Since then, biologists have documented that this mismatch in rates also manifests at the level of individual species.
The question Rothman and Petrovskii sought to answer was whether the same logic applies on the scale of global mass extinctions—not just individual species struggling with local changes, but the widespread collapse of entire branches of the tree of life.
“We know that individual species go extinct when environmental change outpaces their ability to adapt,” Rothman said. “But until now, it wasn’t clear whether this idea holds for global extinction events.”
The challenge is that the adaptation rates of different animal groups over geological time scales cannot be directly observed.
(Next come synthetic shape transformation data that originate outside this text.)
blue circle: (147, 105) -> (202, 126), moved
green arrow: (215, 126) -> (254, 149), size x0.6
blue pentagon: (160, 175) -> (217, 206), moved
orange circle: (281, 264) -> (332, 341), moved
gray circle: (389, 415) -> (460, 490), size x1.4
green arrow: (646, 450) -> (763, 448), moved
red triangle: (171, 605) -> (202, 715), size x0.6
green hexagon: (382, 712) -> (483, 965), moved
No one has watched a genetic lineage evolve over a million years and measured how quickly it responded to climate change.
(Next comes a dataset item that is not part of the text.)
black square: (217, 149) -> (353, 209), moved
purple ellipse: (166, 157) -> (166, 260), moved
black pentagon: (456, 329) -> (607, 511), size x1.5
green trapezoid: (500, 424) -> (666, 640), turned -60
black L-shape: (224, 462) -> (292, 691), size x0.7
Rothman and Petrovskii bypassed this issue by constructing a mathematical description of adaptation rates from first principles.
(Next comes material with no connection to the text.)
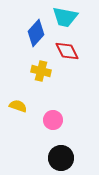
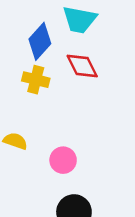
yellow cross: (41, 71) -> (36, 80), moved

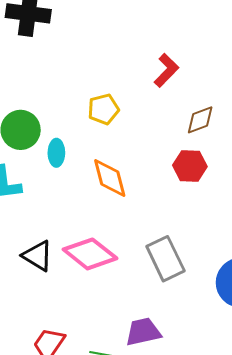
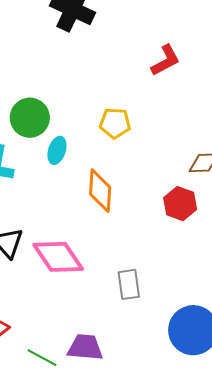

Successful evolutionary adaptation requires many conditions to be met simultaneously: heritable variation, differential fitness, and a reproductive advantage for better-adapted individuals.
The probability of each condition being fulfilled multiplies, and this mathematical structure produces a characteristic bell-shaped curve: most animal groups adapt at an average rate, while a smaller number adapt very slowly or very quickly.
Having established this general curve, the researchers compared it with data on environmental changes across 27 periods over the last 450 million years, during which the global carbon cycle experienced significant disruptions.
They then analyzed the proportion of animal groups that went extinct in each of these periods, using data compiled by paleobiologist John Alroy.
The model worked. For nearly every major mass extinction in the dataset, there was a measurable mismatch between the rate of environmental change and the rate at which life could adapt. The greater the mismatch, the more species went extinct. The scale of extinctions could be predicted based on the rate of change.
The Permian extinction, which occurred 252 million years ago, was the most severe in Earth’s history, wiping out over 80 percent of marine species.
According to the model, rapid ocean acidification outpaced organisms’ ability to develop adequate physiological defenses. Such events require both a rapidly changing environment and a significant proportion of species whose adaptation rates fall below what those changes demand.
The bell-shaped curve of adaptation rates shows that most animal groups cluster in the middle of the range, meaning they can handle moderate rates of change but not rapid ones.
One of the most striking findings of the study is that the range of adaptation rates across different animal groups broadly matches the range of natural environmental change rates. This coincidence is not accidental.
“We are beginning to observe a certain level of organization and ways life functions that correspond to how the environment functions,” Rothman said. “Life may have evolved so that its range of adaptive abilities matches the range of stresses it encounters.”
In other words, life has not simply reacted passively to environmental changes—over long stretches of time, it may have adapted to the pace of the world it inhabits. This makes it particularly vulnerable when the rate of change exceeds what it was built for.
The researchers carefully weigh how directly to apply this concept to the current situation. But Rothman does not entirely avoid it.
“The level of carbon dioxide in the ocean is rising today at a rate that, when properly scaled, is comparable to rates of carbon cycle change that were only slightly below those seen in major mass extinctions of the past,” he concluded. “This suggests that current rates of environmental change may be approaching those at which adaptation becomes increasingly difficult.”